Thursday, July 16, 2020

Visibility into dropped packets

Dropped packets have a profound impact on network performance and availability. Packet discards due to congestion can significantly impact application performance. Dropped packets due to black hole routes, expired TTLs, MTU mismatches, etc. can result in insidious connection failures that are time consuming and difficult to diagnose.

Devlink Trap describes recent changes to the Linux drop monitor service that provide visibility into packets dropped by switch ASIC hardware. When a packet is dropped by the ASIC, an event is generated that includes the header of the dropped packet and the reason why it was dropped. A hardware policer is used to limit the number of events generated by the ASIC to a rate that can be handled by the Linux kernel. The events are delivered to userspace applications using the Linux netlink service.

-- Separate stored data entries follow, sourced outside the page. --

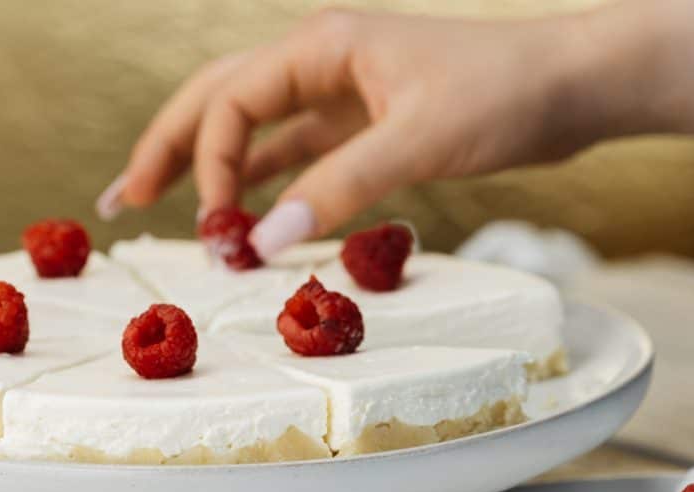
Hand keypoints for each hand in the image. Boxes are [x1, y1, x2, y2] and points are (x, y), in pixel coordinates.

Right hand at [96, 6, 655, 257]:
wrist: (572, 87)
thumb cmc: (504, 94)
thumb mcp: (417, 141)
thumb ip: (338, 190)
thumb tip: (263, 243)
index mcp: (322, 45)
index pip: (231, 101)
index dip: (209, 164)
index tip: (220, 225)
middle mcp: (325, 61)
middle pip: (222, 102)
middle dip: (171, 149)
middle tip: (121, 199)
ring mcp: (348, 94)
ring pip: (261, 131)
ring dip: (217, 169)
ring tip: (166, 208)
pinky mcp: (375, 124)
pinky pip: (306, 154)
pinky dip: (275, 183)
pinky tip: (251, 209)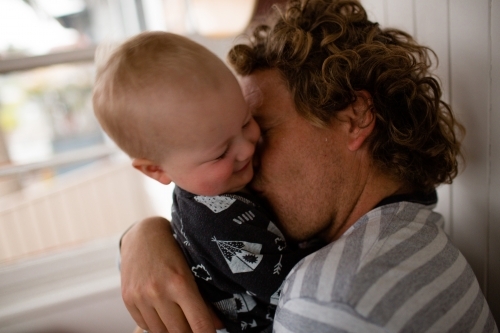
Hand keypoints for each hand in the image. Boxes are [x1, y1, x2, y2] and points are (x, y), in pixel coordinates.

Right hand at [120, 216, 221, 331]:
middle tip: (196, 328)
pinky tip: (164, 316)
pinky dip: (156, 325)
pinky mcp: (127, 299)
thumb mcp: (192, 270)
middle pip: (179, 332)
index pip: (199, 323)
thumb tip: (218, 324)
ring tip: (181, 322)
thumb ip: (203, 299)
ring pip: (160, 332)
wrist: (144, 235)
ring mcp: (141, 296)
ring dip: (172, 330)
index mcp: (180, 282)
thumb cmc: (175, 251)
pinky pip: (145, 325)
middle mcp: (158, 291)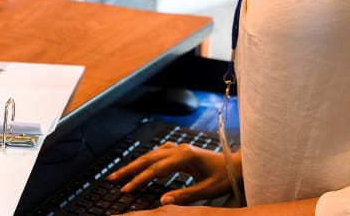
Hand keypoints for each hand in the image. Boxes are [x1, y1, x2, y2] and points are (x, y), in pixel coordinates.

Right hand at [107, 142, 233, 207]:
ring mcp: (180, 149)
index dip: (139, 180)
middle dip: (129, 169)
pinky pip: (159, 154)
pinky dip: (147, 160)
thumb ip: (184, 195)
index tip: (125, 190)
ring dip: (136, 164)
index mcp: (185, 157)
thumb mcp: (206, 190)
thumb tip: (162, 201)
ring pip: (152, 155)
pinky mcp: (182, 151)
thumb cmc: (224, 177)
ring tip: (121, 173)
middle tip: (112, 179)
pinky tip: (142, 165)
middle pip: (148, 158)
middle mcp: (180, 150)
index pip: (155, 170)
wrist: (237, 164)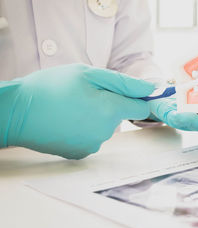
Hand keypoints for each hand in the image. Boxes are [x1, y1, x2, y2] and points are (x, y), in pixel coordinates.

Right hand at [0, 64, 154, 158]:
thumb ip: (124, 83)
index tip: (125, 92)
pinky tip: (67, 120)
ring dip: (96, 116)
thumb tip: (152, 90)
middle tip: (84, 94)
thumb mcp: (88, 74)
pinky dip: (85, 128)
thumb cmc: (50, 87)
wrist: (16, 112)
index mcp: (111, 110)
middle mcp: (106, 132)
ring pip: (106, 126)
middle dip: (109, 104)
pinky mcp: (80, 153)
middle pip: (121, 116)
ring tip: (71, 106)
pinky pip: (93, 137)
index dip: (136, 98)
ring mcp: (93, 145)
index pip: (142, 108)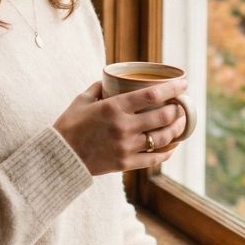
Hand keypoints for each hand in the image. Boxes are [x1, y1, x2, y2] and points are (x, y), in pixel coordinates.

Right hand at [53, 78, 188, 175]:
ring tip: (180, 123)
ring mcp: (126, 147)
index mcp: (113, 108)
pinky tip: (171, 147)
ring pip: (162, 138)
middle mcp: (123, 127)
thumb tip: (112, 80)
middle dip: (178, 110)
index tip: (183, 83)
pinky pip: (153, 158)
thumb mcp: (82, 100)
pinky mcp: (125, 163)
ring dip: (176, 129)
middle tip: (182, 105)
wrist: (60, 156)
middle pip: (163, 116)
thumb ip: (99, 88)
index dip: (172, 88)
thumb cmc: (69, 125)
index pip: (152, 95)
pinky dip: (166, 152)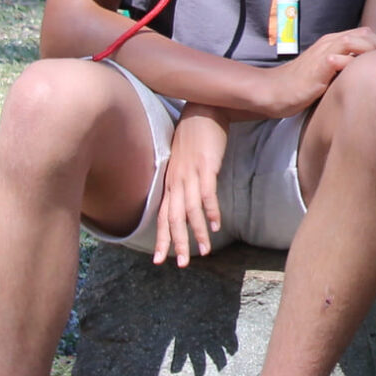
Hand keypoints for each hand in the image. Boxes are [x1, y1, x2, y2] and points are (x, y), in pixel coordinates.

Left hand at [154, 109, 227, 266]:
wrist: (203, 110)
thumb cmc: (195, 135)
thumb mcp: (184, 161)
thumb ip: (184, 180)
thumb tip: (188, 198)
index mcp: (171, 182)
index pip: (164, 216)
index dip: (162, 238)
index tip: (160, 260)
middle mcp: (176, 182)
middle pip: (174, 219)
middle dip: (175, 244)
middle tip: (178, 265)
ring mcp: (190, 175)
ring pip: (190, 211)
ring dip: (196, 234)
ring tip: (203, 252)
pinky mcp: (206, 166)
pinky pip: (206, 193)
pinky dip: (210, 211)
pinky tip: (215, 226)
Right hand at [253, 26, 375, 117]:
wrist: (273, 91)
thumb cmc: (300, 86)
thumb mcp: (327, 74)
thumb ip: (343, 68)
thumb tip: (367, 74)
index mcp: (333, 42)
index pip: (366, 35)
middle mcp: (330, 42)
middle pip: (366, 34)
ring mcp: (324, 51)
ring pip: (357, 40)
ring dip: (374, 51)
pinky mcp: (320, 64)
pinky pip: (343, 53)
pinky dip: (357, 59)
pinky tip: (365, 72)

Running the dropwatch command line tool on an Ubuntu 20 system demonstrates the instrumentation:
pp@ubuntu20:~$ sudo dropwatch
Initializing null lookup method
dropwatch> set alertmode packet
Setting alert mode
Alert mode successfully set
dropwatch> start
Enabling monitoring...
Kernel monitoring activated.
Issue Ctrl-C to stop monitoring
drop at: __udp4_lib_rcv+0xae5/0xbb0 (0xffffffffb05ead95)
origin: software
input port ifindex: 2
timestamp: Wed Jul 15 23:57:36 2020 223253465 nsec
protocol: 0x800
length: 128
original length: 243

drop at: __netif_receive_skb_core+0x14f/0xc90 (0xffffffffb05351af)
origin: software
input port ifindex: 2
timestamp: Wed Jul 15 23:57:36 2020 530212717 nsec
protocol: 0x4
length: 52
original length: 52
The dropwatch package also includes the dwdump command, allowing the dropped packets to be analyzed using packet decoding tools such as tshark:
pp@ubuntu20:~$ sudo dwdump | tshark -r -
   12   0.777386 BelkinIn_a8:8a:7d → Spanning-tree-(for-bridges)_00 STP 196 Conf. Root = 61440/4095/24:f5:a2:a8:8a:7b  Cost = 0  Port = 0x8003
   13   2.825301 BelkinIn_a8:8a:7d → Spanning-tree-(for-bridges)_00 STP 196 Conf. Root = 61440/4095/24:f5:a2:a8:8a:7b  Cost = 0  Port = 0x8003
Linux is the base for many open source and commercial network operating systems used today (e.g. SONiC, DENT, Cumulus, EOS, NX-OS, and IOS-XR). A standard interface for monitoring packet drops is an exciting development, allowing Linux based network monitoring agents to collect, export, and analyze drop events to rapidly identify the root cause of dropped packets.